Trotzdem wird der Tagessatz mit dem Biss in den sauren Apfel gleichgestellt. Das sollte so nicht sein. Wenn man sich nicht über den Tagessatz einig wird, haben sich vielleicht beide Seiten im Wert des Auftrags geirrt. Das sollten Geschäftsführung und Personalabteilung vorher gemeinsam klären, bevor sie sich an einen Provider wenden. Nicht umsonst sollte die erste Frage lauten: haben wir ein Budget? Und wenn ja: in welcher Bandbreite darf sich der Tagessatz bewegen?

Der Provider

Es gibt sehr gute Provider, aber genauso viel weniger Gute. Inzwischen arbeiten aber nicht nur die größeren Unternehmen gleich mit mehreren Providern zusammen. Gegebenenfalls gibt es Einkaufsrichtlinien, nach denen mit mindestens drei Providern verhandelt werden muss, von denen jeder 2-3 Interim-Manager ins Rennen schickt.
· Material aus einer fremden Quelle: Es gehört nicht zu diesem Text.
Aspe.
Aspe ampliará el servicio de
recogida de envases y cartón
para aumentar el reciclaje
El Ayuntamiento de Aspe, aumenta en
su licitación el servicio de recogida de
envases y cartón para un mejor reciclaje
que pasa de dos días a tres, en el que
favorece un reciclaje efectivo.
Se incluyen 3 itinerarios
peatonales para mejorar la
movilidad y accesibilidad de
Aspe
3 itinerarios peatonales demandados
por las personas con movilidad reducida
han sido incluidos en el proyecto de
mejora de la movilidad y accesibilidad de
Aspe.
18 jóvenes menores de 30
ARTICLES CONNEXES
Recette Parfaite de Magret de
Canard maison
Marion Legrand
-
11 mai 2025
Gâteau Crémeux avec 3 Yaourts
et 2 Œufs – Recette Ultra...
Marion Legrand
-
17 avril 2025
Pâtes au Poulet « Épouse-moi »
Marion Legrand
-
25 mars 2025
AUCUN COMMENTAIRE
Das macht das Auswahlverfahren langsamer und den Auftraggeber nicht unbedingt klüger.

Die Personalabteilung übernimmt als letztes Glied in der Kette die Mittlerrolle und macht dabei die Erfahrung, dass nicht jeder Provider die gleiche Qualität an Profilen liefert, und auch nicht zu den gleichen AGB´s. Und nicht jeder Provider wird seine Kandidaten persönlich kennen und einschätzen können.
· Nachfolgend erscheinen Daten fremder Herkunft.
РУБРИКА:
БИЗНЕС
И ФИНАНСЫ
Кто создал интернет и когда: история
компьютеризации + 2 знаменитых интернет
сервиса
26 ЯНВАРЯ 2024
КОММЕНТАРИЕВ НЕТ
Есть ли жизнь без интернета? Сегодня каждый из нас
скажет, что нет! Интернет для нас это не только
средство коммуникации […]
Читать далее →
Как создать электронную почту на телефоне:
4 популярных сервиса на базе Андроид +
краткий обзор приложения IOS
Auch solche Erfahrungswerte machen eine gute Personalarbeit aus. Im Idealfall stehen sich zwei Profis gegenüber, die miteinander umgehen können. Im ungünstigen Fall stehen sich der Provider des favorisierten Interim-Managers und die Einkaufsabteilung gegenüber, weil der eine die Einkaufsbedingungen und der andere dessen AGB´s nicht akzeptieren will.

Die Spezialisierung

Jedes Unternehmen hält sich für einzigartig. Je tiefer man in die Untiefen der Feinsegmentierung von Branchen vorstößt, desto mehr mag das zutreffen. In der Regel ist Fachwissen jedoch nicht das Problem,  sondern die Unkenntnis von Marktmechanismen in neuen Absatzmärkten oder Aufbau und Führung einer Niederlassung, die mehrere Zeitzonen entfernt ist. Dass der Interim-Manager Branchenkenntnisse mitbringen sollte, ist oft nur vorgeschoben.

Fazit

Die Personalabteilung ist nicht Partei. Sie ist nicht für oder gegen das Interim-Management, sondern für die Lösung, die für das Unternehmen die bessere ist. Und wenn es das Interim-Management ist, wird sie ihren Beitrag dazu leisten, dass Hemmnisse ausgeräumt werden. Wenn man sie lässt.